*** Opening of Records for this exercise ***

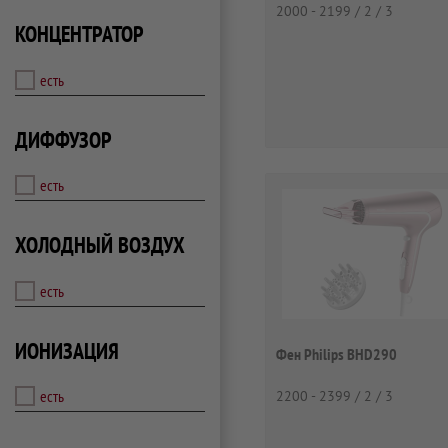
2000 - 2199 / 2 / 3
КОНЦЕНТРАТОР
есть
ДИФФУЗОР
есть
ХОЛОДНЫЙ ВОЗДУХ
есть
ИОНИЗАЦИЯ
Фен Philips BHD290
есть
2200 - 2399 / 2 / 3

*** Close of Records for this exercise ***

## Your objective
Word for word, print out all of the records above; pass over the pictures.

## Answer for the task
2000 - 2199 / 2 / 3
КОНЦЕНТРАТОР
есть
ДИФФУЗОР
есть
ХОЛОДНЫЙ ВОЗДУХ
есть
ИОНИЗАЦИЯ
Фен Philips BHD290
есть
2200 - 2399 / 2 / 3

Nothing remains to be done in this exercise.